▶ [Tasks for this exercise]:
**1.** Do the following statements agree with the text on the Golden Circle tour below? For each, answer yes or no and quote the deciding words: (a) Thingvellir National Park is the first stop of the tour; (b) the author recommends booking a large group tour; (c) Thingvellir National Park is about 45 minutes from Reykjavik.
**2.** Can you extend the text on the Golden Circle tour below, picking up after its final sentence?

Segment Start: Passage provided

Find useful information about the Golden Circle tour in Iceland.
The Golden Circle tour encompasses three of the most popular attractions in Iceland: Thingvellir National Park, the Geysir Geothermal Area, and Gullfoss waterfall. A tour to the Golden Circle gives you the opportunity to witness the tremendous power of geysers, thundering waterfalls and dramatic fissures and cliffs straight out of Game of Thrones – basically three spectacular attractions in just one tour.
The Golden Circle covers some of Iceland’s most spectacular scenery and, not surprisingly, is one of the most in-demand tours from Reykjavik. When we visited Iceland, we took tours every day – including to the Golden Circle – as we were only in the country for a couple of days and booking tours ended up being the most convenient option for this trip.
A tour to the Golden Circle is not only the ideal “Instagramable” excursion you’ll take in a short trip but you will also learn fascinating stories about the history behind the places you will be visiting.
If you are pressed for time while you are in Iceland, this tour is an absolute must. It only takes a few of hours to complete so you will have some time during the day to explore the capital city if you are staying there. There are plenty of options to book a tour to the Golden Circle. Check out the tours provided by Viator below:
Tip: I recommend you book a small group tour. Less people means that getting on and off the bus times are shorter, giving you the opportunity to spend more time at the attractions.
Thingvellir National Park
Thingvellir National Park is the first stop of the Golden Circle tour and is located approximately 45 minutes from Reykjavik. The national park is essentially an active volcanic area where the Eurasian and North American tectonic plates meet – you are literally standing in between Europe and North America.

Segment End: Passage provided
Segment Start: Exercise data

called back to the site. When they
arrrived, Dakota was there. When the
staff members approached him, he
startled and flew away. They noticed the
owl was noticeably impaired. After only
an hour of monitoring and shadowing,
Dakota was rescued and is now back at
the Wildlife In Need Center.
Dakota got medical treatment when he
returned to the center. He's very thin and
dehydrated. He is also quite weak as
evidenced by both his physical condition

Segment End: Exercise data

▶ [Task-by-task answers]:
**1.**
(a) Yes: "Thingvellir National Park is the first stop of the Golden Circle tour"
(b) No: "I recommend you book a small group tour."
(c) Yes: "located approximately 45 minutes from Reykjavik"

**2.**
This area is surrounded by mountains and grass-covered lava fields adding a geological significance to the underlaying cultural importance of this spot. Lake Thingvallavatn – the largest natural lake in Iceland – can be found at Thingvellir National Park and offers a very unique dive/snorkeling experience where visitors can swim in the glacial waters.
Several major events which are of important significance in Iceland’s history have occurred at Thingvellir National Park. Thingvellir was home to the original site of Iceland’s first parliamentary assembly, the Althingi (“All-Thing”), that began in 930 and continued to convene at this location until 1798. All major laws were voted at this very spot during the Althingi, including being the first (probably only) country to vote Christianity as the state religion in the year 1000.
Have your camera ready because you will want to snap pictures of Thingvellir National Park’s stunning beauty as you will be surrounded by imposing cliffs, volcanic landscapes, and gushing waterfalls. The paths are well marked so you won’t get lost, and there are several stair cases to get you to the different park areas.
And if you are a fan of Games of Thrones, you will immediately feel right at home as Thingvellir National Park was one of the most famous filming locations!
Geysir Geothermal Area
The Geysir Geothermal Area is a famous hot spring park in the geothermal Haukadalur Valley and is the highlight of the Golden Circle tour. As you approach this area you will notice a change in landscape as it becomes more alien with the smell of sulfur floating all around. On your approach, you’ll very likely see steam rising from miles away as the park announces to incoming visitors the natural spectacle they are about to witness.
Strokkur, the most famous hot spring, throws boiling water from 20 to 40 meters high in one powerful burst. Yes, it’s a jaw dropping spectacle to witness this, and Strokkur erupts every 5 to 10 minute so don’t be upset if you miss it the first time. I took advantage and spent several cycles in absolute awe of the geyser. Hearing the thunderous burst the geyser makes when it erupts is one of those unexpected experiences that will be difficult to forget. Before the geyser throws water into the air, you will hear a loud thump alerting you of what’s about to happen – this is your signal to get your cameras ready.
Unfortunately, the original Geysir is mostly inactive due to the local tectonic activity combined with intrusive human intervention. Studies show that the original Geysir has been in existence for 10,000 years and it erupts in cycles. In the early 1910s, it was known to erupt every 30 minutes, however, its activity had almost ceased by 1916. Back in 2000, it erupted throwing water to a height of 122 meters – much more impressive than Strokkur. There are over 20 other sleeping geysers in the area, so with some luck you too may experience the awakening of a sleeping giant.
The Geysir Geothermal Area is not only about geysers. There are plenty of hot pools, clay pots and fumaroles sprinkled around. Take some time to stroll in this hot spring area bustling with geothermal activity and experience the powerful energy of Icelandic nature.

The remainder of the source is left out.